The PSA, shot at the Burleson home of a Crowley firefighter, revolves around the effort of firefighters to save the life of a young boy who has unresponsive following a near-drowning.
“The firemen on the truck arrive and start working on the child,” explained Collin Gregory, Burleson communications coordinator. “The fire captain pulls the parents aside and tries to get as much information from them as he can. At points, the firefighters have to physically restrain the parents from the child simply because they have no idea what they are doing – no clue how to react.”
Burleson Fire Chief Ken Freeman made a presentation about the PSA to the Burleson City Council Monday evening. He said the clip has been shared over the Internet at least 4,400 times.
Freeman said responses to the PSA were posted by firefighters from across the country, concerned parents who have lost children to drowning, and people simply enthralled by the intensity.
“We are seeing these numbers grow exponentially,” the fire chief said. “The comments we are getting (about the PSA) speak volumes. …There is so much support and interest in trying to mitigate any future drownings.”
Freeman credited both Gregory and DeAnna Phillips, the city’s marketing and communications director, for their hard work making the project into reality.
Gregory said Burleson Fire Captain Josh Jacobs was first to contact the city about creating this video.
The PSA is described as an “astonishing two minutes and 45 seconds of sobering drama.”
Burleson Firefighters did their own acting.
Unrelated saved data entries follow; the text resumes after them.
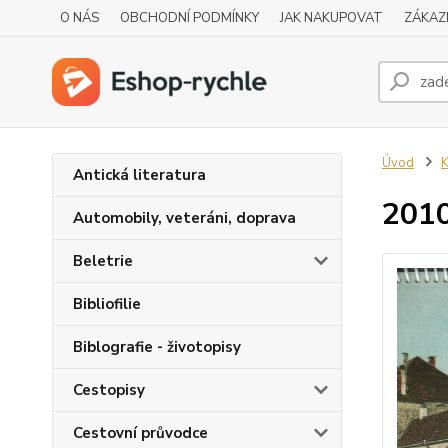
O NÁS
OBCHODNÍ PODMÍNKY
JAK NAKUPOVAT
ZÁKAZ
Úvod
K
Antická literatura
2010
Automobily, veteráni, doprava
Beletrie
Bibliofilie
Biblografie - životopisy
Cestopisy
Cestovní průvodce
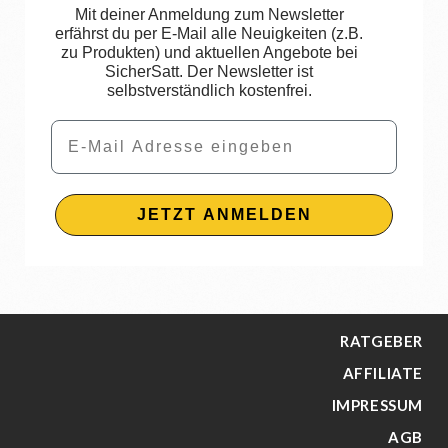
Mit deiner Anmeldung zum Newsletter
erfährst du per E-Mail alle Neuigkeiten (z.B.
zu Produkten) und aktuellen Angebote bei
SicherSatt. Der Newsletter ist
selbstverständlich kostenfrei.
Email
JETZT ANMELDEN
RATGEBER
AFFILIATE
IMPRESSUM
AGB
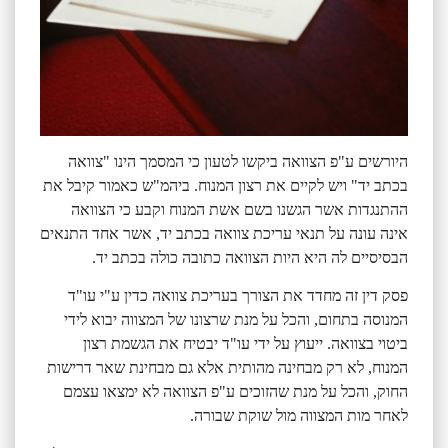
היורשים ע"פ הצוואה ביקשו לטעון כי המסמך הינו "צוואה
בכתב יד" ויש לקיים את רצון המנוח. ביהמ"ש כאמור קיבל את
ההתנגדות אשר הגשנו בשם אשת המנוח וקבע כי הצוואה
אינה עונה על תנאי עריכת צוואה בכתב יד, אשר אחד התנאים
הבסיסיים לה היא היות הצוואה כתובה כולה בכתב יד.
פסק דין זה מחדד את הצורך בעריכת צוואה כדין ע"י עו"ד
המנוסה בתחום, והכל על מנת שרצונו של המצווה יבוא לידי
ביטוי בצוואה. ייעוץ על ידי עו"ד יבטיח את הגשמת רצון
המנוח, לא רק מבחינה מהותית אלא גם מבחינת שאר דרישות
החוק, והכל על מנת שהזוכים ע"פ הצוואה לא ימצאו עצמם
לאחר מות המצווה מול שוקת שבורה.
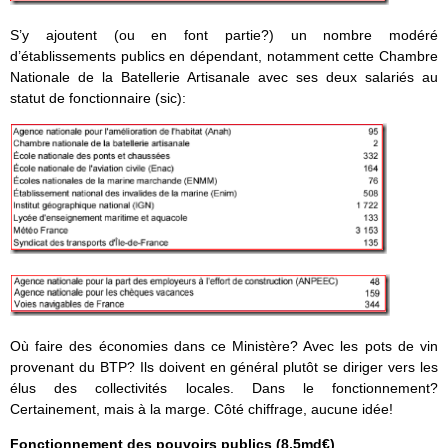
S’y ajoutent (ou en font partie?) un nombre modéré
d’établissements publics en dépendant, notamment cette Chambre
Nationale de la Batellerie Artisanale avec ses deux salariés au
statut de fonctionnaire (sic):
Où faire des économies dans ce Ministère? Avec les pots de vin
provenant du BTP? Ils doivent en général plutôt se diriger vers les
élus des collectivités locales. Dans le fonctionnement?
Certainement, mais à la marge. Côté chiffrage, aucune idée!
Fonctionnement des pouvoirs publics (8,5md€)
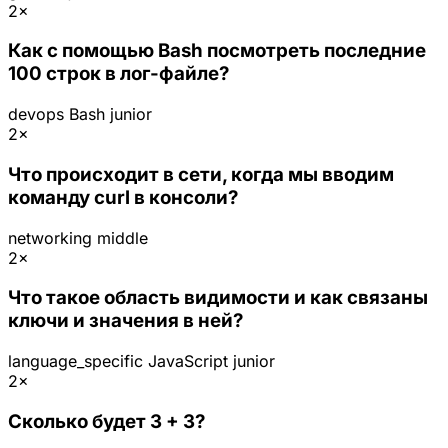
2×
Как с помощью Bash посмотреть последние
100 строк в лог-файле?
devops
Bash
junior
2×
Что происходит в сети, когда мы вводим
команду curl в консоли?
networking
middle
2×
Что такое область видимости и как связаны
ключи и значения в ней?
language_specific
JavaScript
junior
2×
Сколько будет 3 + 3?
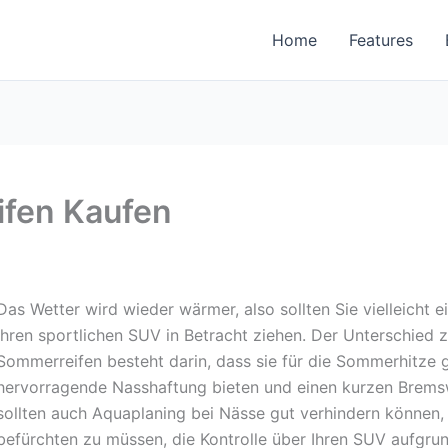
Home
Features
fen Kaufen
Das Wetter wird wieder wärmer, also sollten Sie vielleicht 
Ihren sportlichen SUV in Betracht ziehen. Der Unterschied
Sommerreifen besteht darin, dass sie für die Sommerhitze
hervorragende Nasshaftung bieten und einen kurzen Brems
sollten auch Aquaplaning bei Nässe gut verhindern können,
befürchten zu müssen, die Kontrolle über Ihren SUV aufgrun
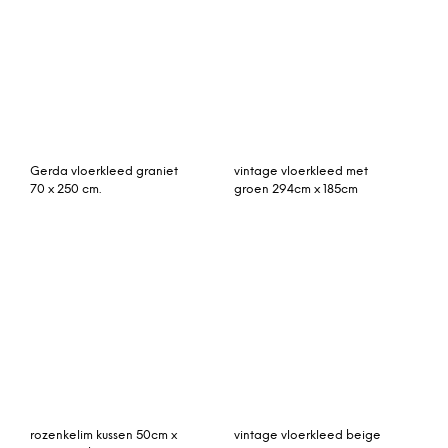
patchwork vloerkleed
Arkin rond vloerkleed, 180
blauw 241cm x 170cm
cm, turkooisblauw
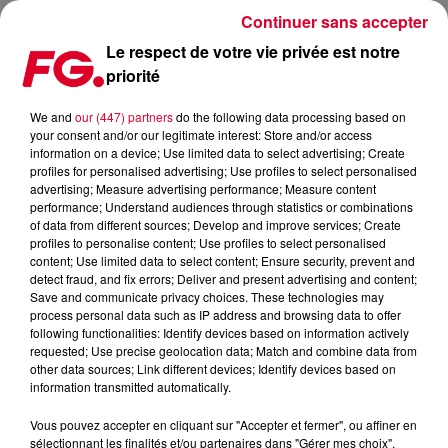
Continuer sans accepter
Le respect de votre vie privée est notre
priorité
LA HOUSE MUSIC DE LA FINE EQUIPE
We and
our (447) partners
do the following data processing based on
your consent and/or our legitimate interest: Store and/or access
Publié : 23 avril 2019 à 9h50 par Christophe HUBERT
information on a device; Use limited data to select advertising; Create
profiles for personalised advertising; Use profiles to select personalised
advertising; Measure advertising performance; Measure content
performance; Understand audiences through statistics or combinations
of data from different sources; Develop and improve services; Create
profiles to personalise content; Use profiles to select personalised
content; Use limited data to select content; Ensure security, prevent and
detect fraud, and fix errors; Deliver and present advertising and content;
Save and communicate privacy choices. These technologies may
process personal data such as IP address and browsing data to offer
following functionalities: Identify devices based on information actively
requested; Use precise geolocation data; Match and combine data from
other data sources; Link different devices; Identify devices based on
information transmitted automatically.
Vous pouvez accepter en cliquant sur "Accepter et fermer", ou affiner en
sélectionnant les finalités et/ou partenaires dans "Gérer mes choix".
Those involved included Captain Jeremiah Lozier and Firefighters David Franks, Matt Stanton and Brandon Jacobs. The parents were played by Burleson Fire Engineer Matt Mosley and his wife Amanda, and the boy was played by the Mosleys’ 4-year-old son, Townes.
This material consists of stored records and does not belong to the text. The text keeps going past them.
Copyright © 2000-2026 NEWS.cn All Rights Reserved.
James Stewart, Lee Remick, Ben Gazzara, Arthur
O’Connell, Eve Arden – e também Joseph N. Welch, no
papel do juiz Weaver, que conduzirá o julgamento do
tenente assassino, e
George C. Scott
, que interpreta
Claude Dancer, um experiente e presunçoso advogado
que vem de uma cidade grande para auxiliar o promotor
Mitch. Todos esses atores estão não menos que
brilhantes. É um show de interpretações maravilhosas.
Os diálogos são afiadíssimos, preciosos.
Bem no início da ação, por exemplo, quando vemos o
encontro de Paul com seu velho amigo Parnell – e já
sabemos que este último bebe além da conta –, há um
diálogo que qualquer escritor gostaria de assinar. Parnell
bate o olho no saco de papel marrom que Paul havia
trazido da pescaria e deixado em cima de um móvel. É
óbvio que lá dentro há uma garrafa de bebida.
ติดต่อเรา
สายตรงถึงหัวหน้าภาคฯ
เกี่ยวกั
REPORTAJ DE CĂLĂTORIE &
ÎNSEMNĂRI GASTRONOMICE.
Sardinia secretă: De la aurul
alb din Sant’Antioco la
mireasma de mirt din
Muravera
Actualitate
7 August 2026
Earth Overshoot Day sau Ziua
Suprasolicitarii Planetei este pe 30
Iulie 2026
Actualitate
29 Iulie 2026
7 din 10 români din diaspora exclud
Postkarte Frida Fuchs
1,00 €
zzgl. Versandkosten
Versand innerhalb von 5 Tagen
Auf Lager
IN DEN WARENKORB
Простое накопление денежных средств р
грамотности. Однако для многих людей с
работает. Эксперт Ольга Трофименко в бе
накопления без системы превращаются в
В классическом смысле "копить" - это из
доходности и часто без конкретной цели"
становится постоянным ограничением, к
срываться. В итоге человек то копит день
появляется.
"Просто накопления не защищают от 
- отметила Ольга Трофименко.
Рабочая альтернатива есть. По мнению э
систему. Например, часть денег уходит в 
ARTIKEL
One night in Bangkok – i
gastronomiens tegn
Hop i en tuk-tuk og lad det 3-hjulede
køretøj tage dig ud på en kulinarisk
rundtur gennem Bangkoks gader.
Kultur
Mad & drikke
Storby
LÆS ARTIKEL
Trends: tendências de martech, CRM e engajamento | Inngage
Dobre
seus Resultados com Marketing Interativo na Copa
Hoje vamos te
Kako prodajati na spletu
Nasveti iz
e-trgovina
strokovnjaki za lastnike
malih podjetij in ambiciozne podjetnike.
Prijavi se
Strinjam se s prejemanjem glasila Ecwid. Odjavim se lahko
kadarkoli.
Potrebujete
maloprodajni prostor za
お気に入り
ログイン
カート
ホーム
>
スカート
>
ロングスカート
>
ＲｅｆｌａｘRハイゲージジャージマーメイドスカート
Young Townes was the only actor in the production to get paid, Gregory said.
“We were a little nervous about having a child because they can be unpredictable,” he said. “But his parents made a deal with him: act like you’re asleep during the production and you’ll get a Lego set out of the deal.”
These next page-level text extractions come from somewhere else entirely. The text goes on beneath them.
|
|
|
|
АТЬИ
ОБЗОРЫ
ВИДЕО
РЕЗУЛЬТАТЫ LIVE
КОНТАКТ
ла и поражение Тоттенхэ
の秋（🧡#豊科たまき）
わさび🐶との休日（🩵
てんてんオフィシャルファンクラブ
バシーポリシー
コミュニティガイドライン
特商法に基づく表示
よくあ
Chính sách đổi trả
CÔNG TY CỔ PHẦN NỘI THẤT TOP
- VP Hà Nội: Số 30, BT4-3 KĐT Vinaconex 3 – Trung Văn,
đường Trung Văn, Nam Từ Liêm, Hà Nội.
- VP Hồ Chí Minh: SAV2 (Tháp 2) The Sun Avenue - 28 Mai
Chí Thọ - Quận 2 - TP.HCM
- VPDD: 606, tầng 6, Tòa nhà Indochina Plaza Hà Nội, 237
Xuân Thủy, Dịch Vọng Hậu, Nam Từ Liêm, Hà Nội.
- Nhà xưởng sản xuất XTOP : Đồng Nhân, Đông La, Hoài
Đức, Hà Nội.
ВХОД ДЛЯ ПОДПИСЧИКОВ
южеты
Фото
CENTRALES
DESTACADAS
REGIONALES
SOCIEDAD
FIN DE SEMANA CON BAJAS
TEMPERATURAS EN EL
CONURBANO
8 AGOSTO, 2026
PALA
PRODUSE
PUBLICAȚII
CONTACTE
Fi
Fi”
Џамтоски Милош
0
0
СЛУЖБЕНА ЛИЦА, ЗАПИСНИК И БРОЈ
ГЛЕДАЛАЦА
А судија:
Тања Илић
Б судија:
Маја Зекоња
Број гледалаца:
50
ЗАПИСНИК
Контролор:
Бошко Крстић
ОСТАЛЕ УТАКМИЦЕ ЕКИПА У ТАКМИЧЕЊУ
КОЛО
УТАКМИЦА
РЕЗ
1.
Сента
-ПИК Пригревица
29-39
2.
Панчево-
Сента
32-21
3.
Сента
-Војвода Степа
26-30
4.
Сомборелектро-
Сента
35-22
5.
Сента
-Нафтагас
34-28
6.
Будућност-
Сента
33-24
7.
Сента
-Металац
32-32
The piece is so engaging, that many watching it might find themselves rooting for the child and hoping he will wake up and be all right, officials said.
“That would be a great ending, but unfortunately it would not be realistic,” Gregory said.
Why does the video keep getting clicks? One appeal of the PSA is its universality, Gregory said.
“We took pains to make this production as generic as possible,” Gregory said. “We wanted it to be so anyone could look at it and not know where it was.”
It was important to Burleson officials to put together a PSA about drowning from the point of view of the city’s first responders. So city officials took notes.
Step by step, they documented and identified the action and emotions involved in a drowning situation – and the toll it takes on firefighters and the families of each victim.
“When we talked with them, we really wanted to know what the fire fighters would feel in this situation,” Gregory said. “We walked through all the steps they took in these situations. Our firefighters are the calm in the storm. This is so much different from the movies and film.”